ESERCIZIO PROPOSTO.
Trascrivi fedelmente il passo del testo sul Teatro Stabile dell'Aquila che parte da "Avrei bisogno di" e arriva fino a "nascita del TSA.".

Avrei bisogno di troppo tempo per ripercorrere i cinque decenni attraversati dalla storia del Teatro Stabile dell’Aquila. I soli Anni Sessanta sono un periodo troppo complesso per descriverlo in pochi minuti. Mi limiterò quindi a ricostruire per grandi linee quel 1963 che fa da contesto alla nascita del TSA.

Quella di cui parliamo è un’Italia che ha da poco festeggiato il primo Centenario dell’unità nazionale, senza le lacerazioni che conosceremo nel 2011. E’ un Paese in profonda trasformazione, un Paese in pieno “miracolo economico” nel quale però lo sviluppo si rivela già fondato sui bassi salari e sul lavoro sommerso. L’industria spopola le campagne, crea nuova classe operaia e aumenta la conflittualità. La struttura familiare diventa post-patriarcale, urbana e plurireddito. Nelle città esplode l’urbanesimo, la costruzione di borgate e “quartieri dormitorio”, l’abusivismo edilizio. A Brugherio uno sconosciuto Silvio Berlusconi apre il suo primo cantiere edile.

E’ una società nella quale non si produce più per consumare, ma si consuma per produrre. E’ il passaggio da una società dimessa a una società di massa … Simboli del nuovo benessere, nascono i supermercati e insieme ad essi quell’autentico fenomeno di costume che è “Carosello”. Nel Paese circolano meno di 5 milioni auto (oggi sono otto volte tante) e quasi 4 milioni e mezzo (contro i 16 attuali) sono gli abbonati alla TV. E’ la RAI di Ettore Bernabei che ha ancora due soli canali in bianco e nero, che veicola al suo interno i valori di una società cattolico-sociale e che subordina l’informazione allo stretto controllo politico. Nel ’62 la censura ha colpito Dario Fo e Franca Rame, colpevoli di aver inserito in “Canzonissima” scenette sulla mafia e sugli infortuni sul lavoro.

E’ l’Italia del lungo monocolore democristiano, che con oltre il 38% dei voti si riconferma nelle elezioni politiche di aprile. Il capo dello Stato Antonio Segni e il capo del governo Giovanni Leone sono democristiani, come il ministro degli Interni Rumor o il ministro dello Spettacolo Folchi. Remo Gaspari è sottosegretario alle Poste e Lorenzo Natali al Tesoro.

VOCI DEL DATASET.
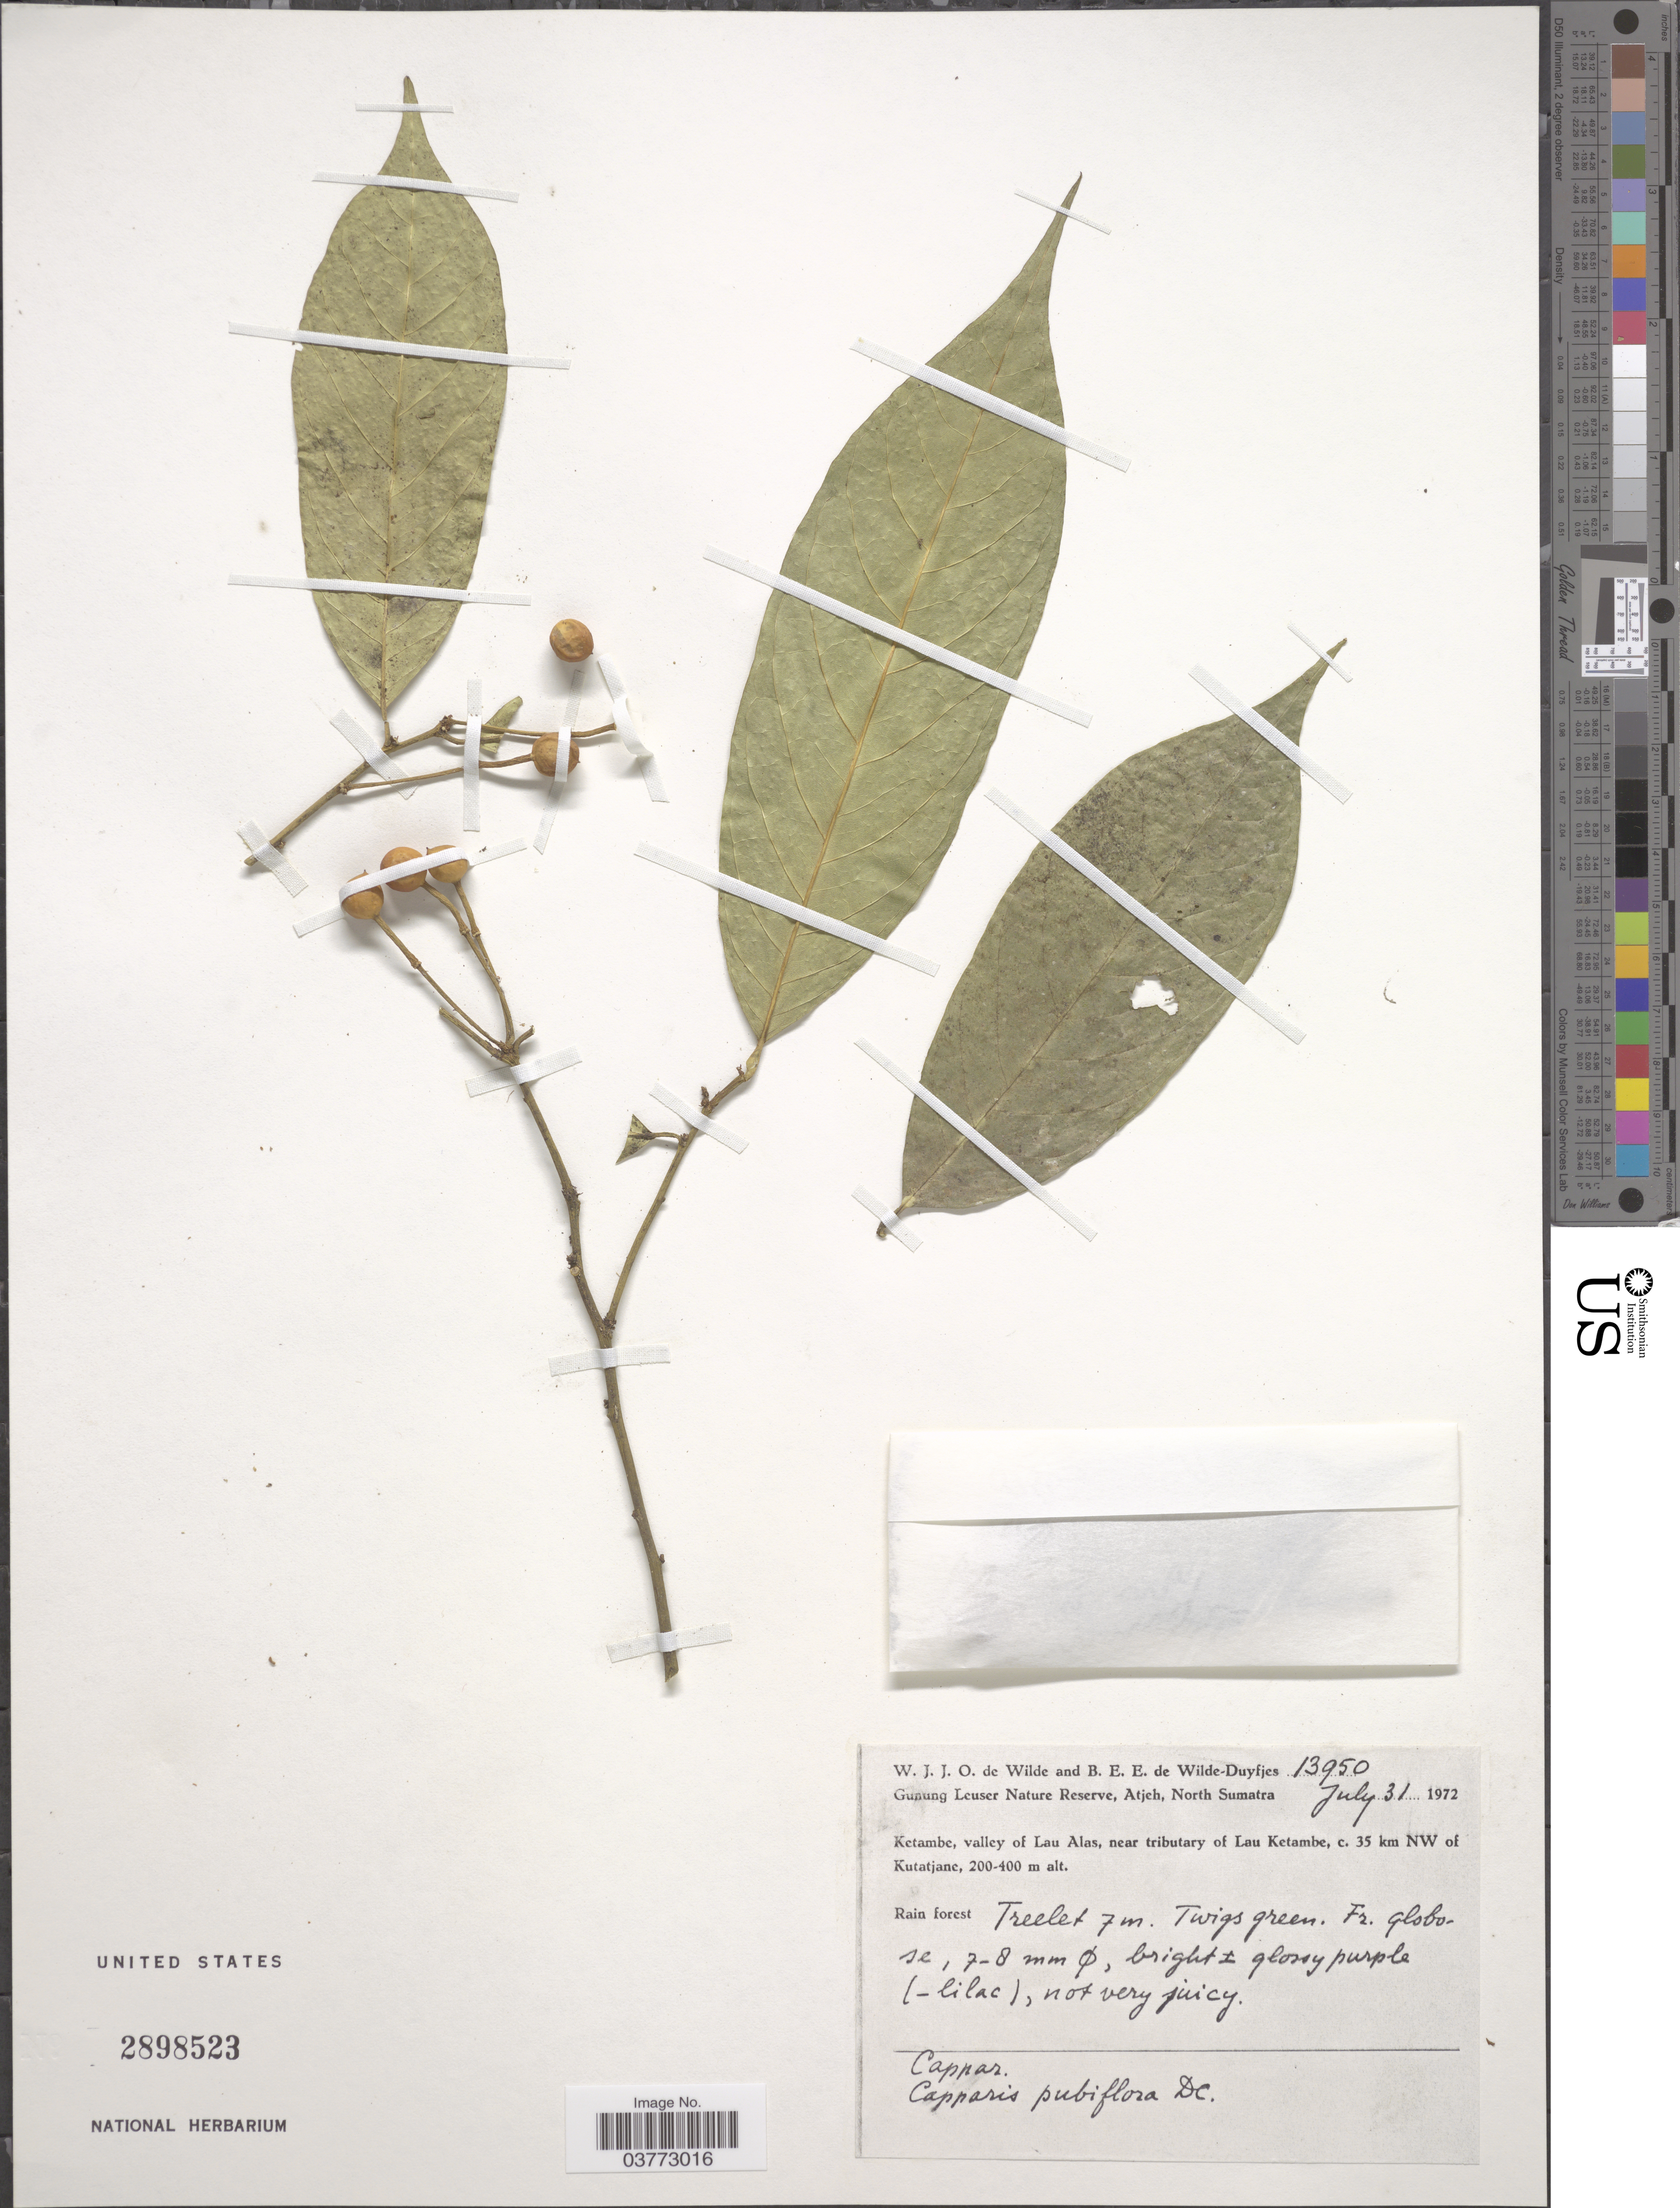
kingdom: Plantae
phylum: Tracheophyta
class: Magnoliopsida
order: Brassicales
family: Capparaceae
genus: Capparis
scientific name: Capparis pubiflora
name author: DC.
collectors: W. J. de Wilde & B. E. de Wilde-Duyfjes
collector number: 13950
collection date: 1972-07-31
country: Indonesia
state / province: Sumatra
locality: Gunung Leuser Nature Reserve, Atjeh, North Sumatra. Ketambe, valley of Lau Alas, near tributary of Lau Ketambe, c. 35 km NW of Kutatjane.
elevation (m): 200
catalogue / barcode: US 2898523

ESITO DEL COMPITO.
Avrei bisogno di troppo tempo per ripercorrere i cinque decenni attraversati dalla storia del Teatro Stabile dell’Aquila. I soli Anni Sessanta sono un periodo troppo complesso per descriverlo in pochi minuti. Mi limiterò quindi a ricostruire per grandi linee quel 1963 che fa da contesto alla nascita del TSA.